福山亮さんは、東海大相模高校(神奈川)の主将として2010年夏の甲子園で準優勝。駒澤大学でも主将として2014年の明治神宮大会で13年ぶりの優勝に貢献した。東芝では10年間で都市対抗に8回、日本選手権に8回出場している。
2024年秋の日本選手権を最後に野球部を勇退。現在は東芝で社業に就きながら、社会人クラブチーム「CLUB REBASE」で野球を続けている。名門でチームに欠かせない存在であり続けた福山さんが、野球人生で学んだこととは。(佐伯 要:ライター)
身近な関係こそ心を伝えるべき
「監督は、本気で甲子園に行きたいと思っておられますか? 僕は本気で監督を甲子園に連れていきたいんですよ!」
東海大相模高校の3年生の時のこと。私は門馬敬治監督(当時、現在は創志学園高校監督)にこう叫んで、自分の気持ちをぶつけました。
チームは春の選抜に出場しましたが初戦で敗退。そこから夏の大会に向けて、なかなか状態が上がりませんでした。
迎えた5月末の日曜日。自校のグラウンドで行われた練習試合で、サヨナラ負けしました。その試合後、門馬監督が「これから練習するぞ」と仰いました。
私たちは「時間的に今日はこれで終わりだろう」と思っていたので、「え?」という表情をしてしまいました。すると、門馬監督は「そんな気持ちだったら、練習しても意味がない」と、監督室に引き上げてしまったのです。

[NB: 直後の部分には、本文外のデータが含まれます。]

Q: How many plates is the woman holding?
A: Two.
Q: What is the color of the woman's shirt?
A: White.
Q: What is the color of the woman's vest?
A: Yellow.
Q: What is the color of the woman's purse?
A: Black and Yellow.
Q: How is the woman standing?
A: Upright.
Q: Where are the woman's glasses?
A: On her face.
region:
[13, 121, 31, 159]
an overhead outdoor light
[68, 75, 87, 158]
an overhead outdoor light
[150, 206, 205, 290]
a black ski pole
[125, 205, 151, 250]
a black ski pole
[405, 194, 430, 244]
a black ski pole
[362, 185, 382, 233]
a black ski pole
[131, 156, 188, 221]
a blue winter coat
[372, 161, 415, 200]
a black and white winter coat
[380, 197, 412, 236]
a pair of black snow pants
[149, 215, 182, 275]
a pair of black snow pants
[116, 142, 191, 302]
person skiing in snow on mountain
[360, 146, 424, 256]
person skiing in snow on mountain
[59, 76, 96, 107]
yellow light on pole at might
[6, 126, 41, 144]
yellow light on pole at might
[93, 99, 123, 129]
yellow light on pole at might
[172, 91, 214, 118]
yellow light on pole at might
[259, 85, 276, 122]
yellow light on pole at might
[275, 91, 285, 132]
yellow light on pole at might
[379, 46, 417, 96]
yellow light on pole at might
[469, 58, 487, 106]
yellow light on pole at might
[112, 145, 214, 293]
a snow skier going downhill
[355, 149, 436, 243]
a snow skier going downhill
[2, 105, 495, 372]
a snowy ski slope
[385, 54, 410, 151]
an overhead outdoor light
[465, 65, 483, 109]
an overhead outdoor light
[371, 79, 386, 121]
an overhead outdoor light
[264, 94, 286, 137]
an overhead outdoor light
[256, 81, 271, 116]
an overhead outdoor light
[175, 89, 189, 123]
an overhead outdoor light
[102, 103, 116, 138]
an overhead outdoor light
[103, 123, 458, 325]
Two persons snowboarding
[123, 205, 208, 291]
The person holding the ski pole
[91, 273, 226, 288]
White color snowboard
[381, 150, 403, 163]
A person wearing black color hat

主将だった私は、副将といっしょに監督室へ行き、「グラウンドへ来てください」とお願いしました。「いや、行かない」「お願いします」というやりとりが何度か続きました。
その末に、門馬監督は「わかった。行く」と仰った。でも、私は「しかたない」というニュアンスを感じたので、監督に詰め寄りました。
「しかたなくなら、来ていただかなくていいです」
その後に続けたのが、冒頭の言葉です。感情をむき出しにした私に対して、門馬監督も声を張り上げて答えてくださいました。
「本気で行きたいに決まってるだろ!」
それから監督と一緒にグラウンドに戻ると、みんなで集合して「本気で甲子園に行くしかない」と話しました。